As to what lies below, leave that with God. Man, your equal, weak as you, and not fit to be your judge, may be shut out thence: take it to your Maker--show Him the secrets of the spirit He gave--ask Him how you are to bear the pains He has appointed--kneel in His presence, and pray with faith for light in darkness, for strength in piteous weakness, for patience in extreme need. Certainly, at some hour, though perhaps not your hour, the waiting waters will stir; in some shape, though perhaps not the shape you dreamed, which your heart loved, and for which it bled, the healing herald will descend, the cripple and the blind, and the dumb, and the possessed will be led to bathe. Herald, come quickly! Thousands lie round the pool, weeping and despairing, to see it, through slow years, stagnant. Long are the "times" of Heaven: the orbits of angel messengers seem wide to mortal vision; they may en-ring ages: the cycle of one departure and return may clasp unnumbered generations; and dust, kindling to brief suffering life, and through pain, passing back to dust, may meanwhile perish out of memory again, and yet again. To how many maimed and mourning millions is the first and sole angel visitant, him easterns call Azrael!

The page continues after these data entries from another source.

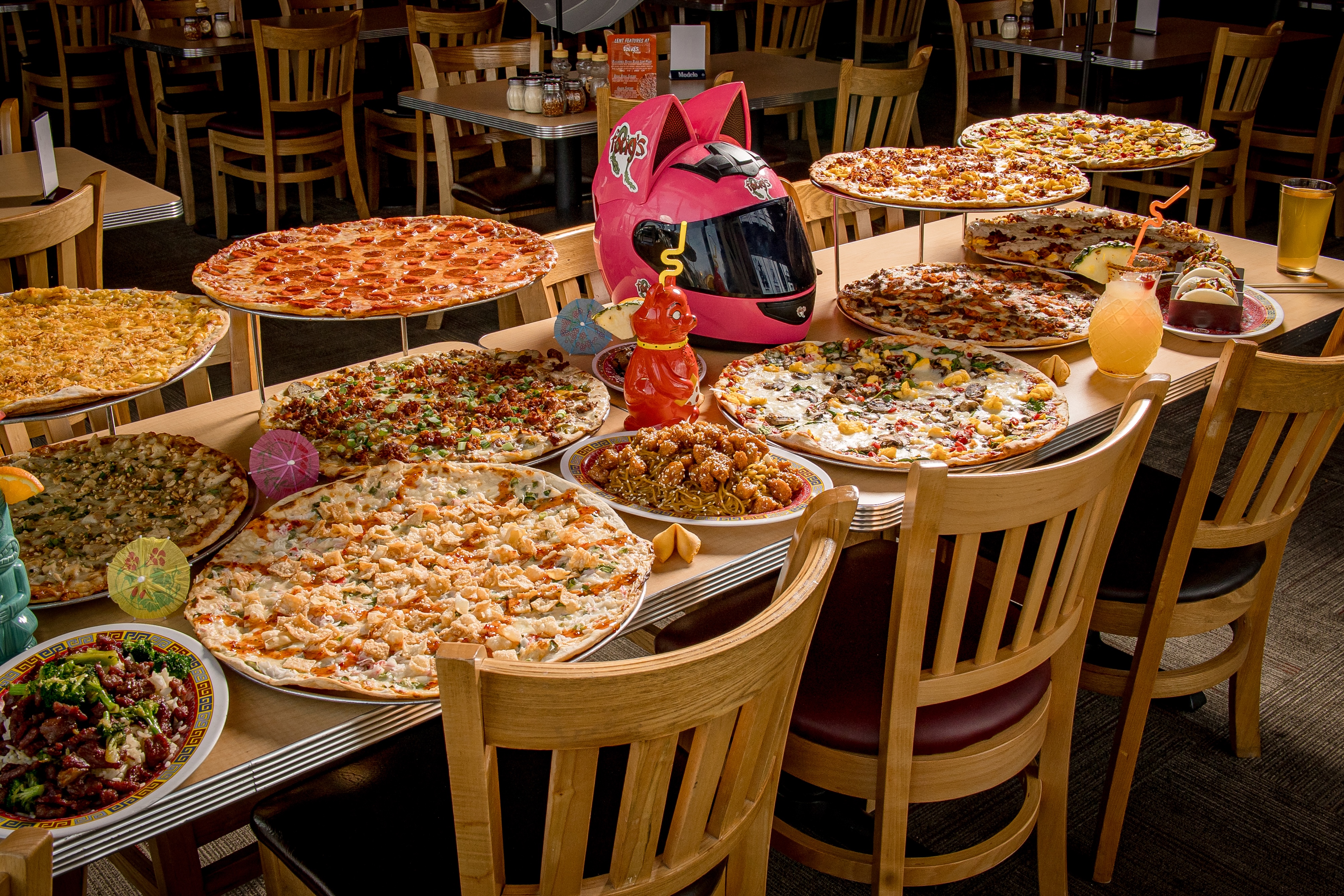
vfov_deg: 36.9
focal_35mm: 36
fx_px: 1344
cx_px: 672
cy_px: 448
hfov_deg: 53.1
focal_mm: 24
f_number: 10
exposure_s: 1/200
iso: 400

~ Charlotte Bronte, Villette
Sunday, March 21, 2010
Happy 325th Birthday, J. S. Bach! 21 March, 1685
The Prelude from Bach's English Suite No. 2
I remember this piece from one of the many disturbing scenes in Schindler's List. As German soldiers are storming a Jewish apartment building in the Warsaw ghetto, and with total chaos and terror reigning in the background, one soldier quietly and nonchalantly sits down at a piano (that belongs to someone being thrown out, obviously) and begins playing this beautiful piece. Such beauty amidst all the horror. Classic Spielberg, I suppose.

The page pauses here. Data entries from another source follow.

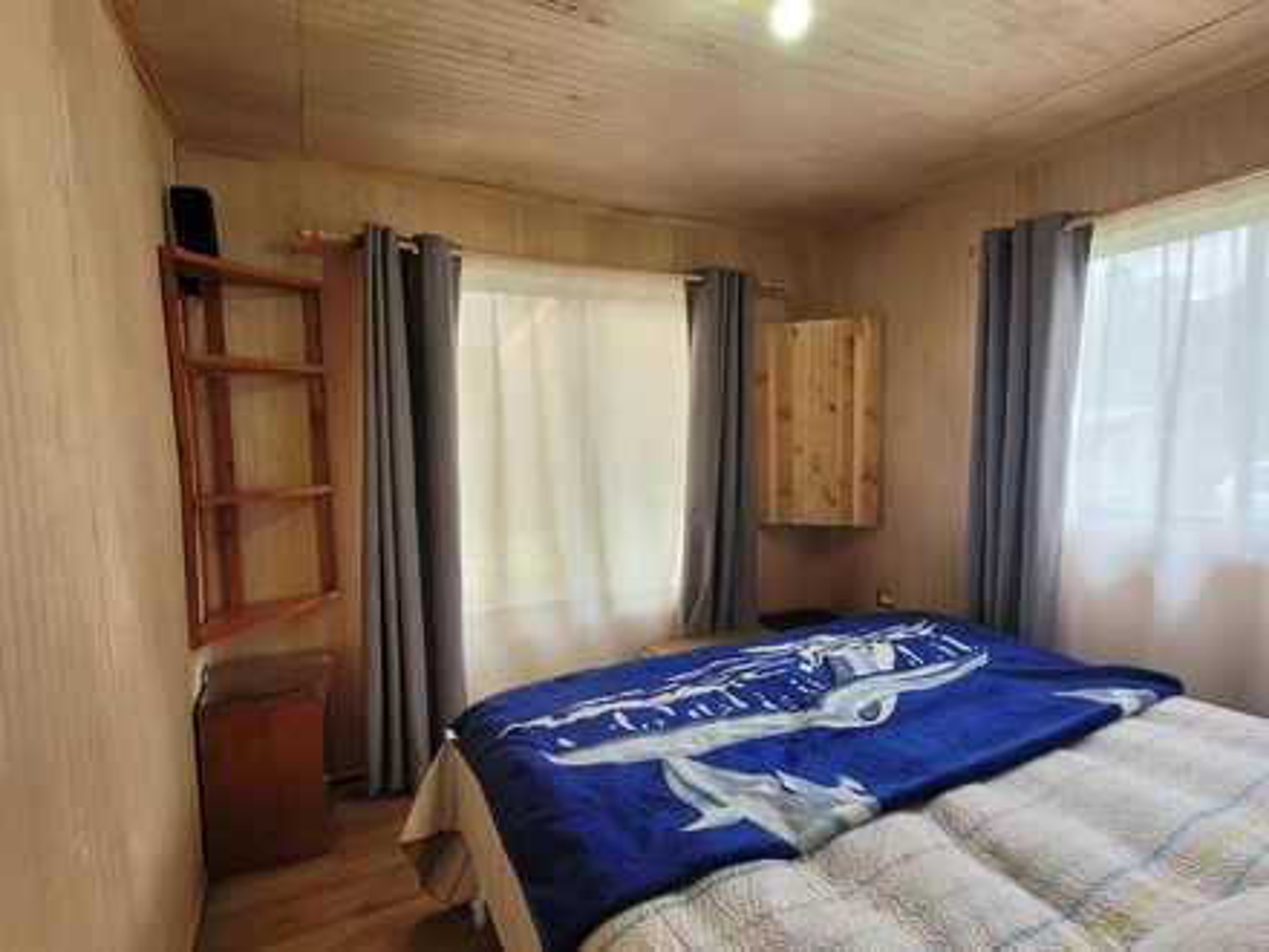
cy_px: 476
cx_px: 634
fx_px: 477
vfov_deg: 89.9
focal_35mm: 13
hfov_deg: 106.2
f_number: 2.2
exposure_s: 1/50
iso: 100
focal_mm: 1.74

On listening to Bach, Hermann Hesse wrote:
And now it comes. With majestic free deportment Master Bach enters his temple, does grateful homage to God, rises from worship and, following the text of a hymn, happily falls into his reverent Sunday mood. But hardly has he made a start and cleared some space for himself than he begins to drive his harmonies deeper, interlace melody with melody, harmony with harmony in animated polyphony; he reinforces and lifts and rounds out his edifice of notes far above the church into a starry space full of nobly perfect systems as though God had gone to sleep and handed over to him His staff and mantle. He makes lightening play from towering clouds and throws open serene sunny spaces, he triumphantly guides forth planets and suns, he rests relaxed at high noon and at the proper hour elicits the cool showers of evening. And he ends in splendor and power like the setting sun and, as he falls silent, leaves the world full of glory and of soul.